> _Source text_:

════

Juan Pin is 57 years old, has three children and several short films or teleplays that have not been shown on Cuban television. He has already learned to live with the silence towards his work, which has led him to seek other ways of inserting himself in international cinematographic circuits. During his career, he has been the protagonist or witness of stories that he intends to capture one day in black and white, as he has told me during some of our conversations. Today, without a state job, he writes for various independent media. A week ago, he published a collection interview with singer-songwriter Carlos Varela on the Diario de Cuba site.
He has always had close contacts with the youngest filmmakers and artists. Despite the generational gap that separated him from young people who were mostly under 40 years of age, he affirms that he felt comfortable in the demonstration. “I felt comfortable, calm and smiling. I did not personally know most of the young people, but the maturity of their proposals, the language they used, and the infinite love for Cuba, that diverse Cuba that we love and in which we all fit, struck me. The conversation took place in a polite, frontal climate, with antagonistic positions and respect for each one’s opinion. Those kids, without exception, were great. Listening to them meant a hope that Martí’s Cuba is possible.”
I do the interview with Juan Pin on WhatsApp. I believe that at this moment it is a win-win situation for both of us, in order to gain time to try to explain a little or deepen this moment of relevance for Cuban culture, that universe that is experiencing an unexpected shake by the entry into play of unresolved questions that remained latent on the margins. I intend to collect testimonies to delve into this stage that, for some, may be a watershed due to the diversity of cultural actors and their demands. Several of the people with whom I have spoken converge on the need for this debate to contribute to a more open and participatory cultural system. More democratic. Others are unmarked and prefer to remain as spectators away from the line of fire for their own reasons or value judgments that I also recognize as valid.
For him, this type of debate must be held based on respect and freedom to confront ideas…of understanding. “Without false leaderships or vain pretenses. The around 300 people who were there did not belong to the institutional agenda or that of the 27N…they were there because during the year there has been a lot of violence in different social groups, for different reasons, and San Isidro was one of many. That must stop. The 300 are united by the hope that any conflict must be resolved with understanding, and each party or all parties must yield for the dialogue to advance.”
Juan Pin was practically born in the Cuban Institute of Radio and Television (ICRT). He knows the inside of the institution by heart. He keeps pains, wounds of the private and professional and satisfactions. “Satisfactions, all of them, even those that I owe to the effort of the team I worked with. Finishing a work in the conditions of mediocrity and exclusion that have been seen in the ICRT is a feat. Dissatisfactions, many. Knowing and feeling that there is a hard chicanery so that people like me are unable to work.”
These are harsh words, but they are backed by the work of a man who for decades lived devoted to the ICRT. On different occasions, I have spoken with journalists or announcers about the work of Juan Pin. Everyone recognizes him as a polemicist and emphasizes his qualities as a human being. “He is a good person,” they say.
This filmmaker has entered dark areas of Cuban culture and has openly criticized the society in which he lives, in accordance with his personal dictates. He is, for many, a credible person. Maybe that’s why he was in the group that led the talks. “For me, there are no limits in dialogue, but I am one in 30, plus two (Fernando Pérez and Perugorría). In a dialogue, if it is good and advances, the limits are stretched until they disappear and become a whole. That takes time and maturity. In my case, independence and sovereignty are not negotiable, because they are not abstractions, they are processes of building our nation. They are always in danger and it has cost blood and thought to win them.”

════

> _Data block_:
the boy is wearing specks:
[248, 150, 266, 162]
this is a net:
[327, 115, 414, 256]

════

> _Tasks_:
(A) In the article on Juan Pin, why does he say independence and sovereignty are not negotiable? Answer in one to three sentences.
(B) According to the article on Juan Pin, on which site did he publish his interview with singer-songwriter Carlos Varela?
The data come from a separate source.

> _Final answers_:
(A) He says they are not abstractions but processes of building the nation. They are always in danger, and winning them has cost blood and thought.

(B) Diario de Cuba.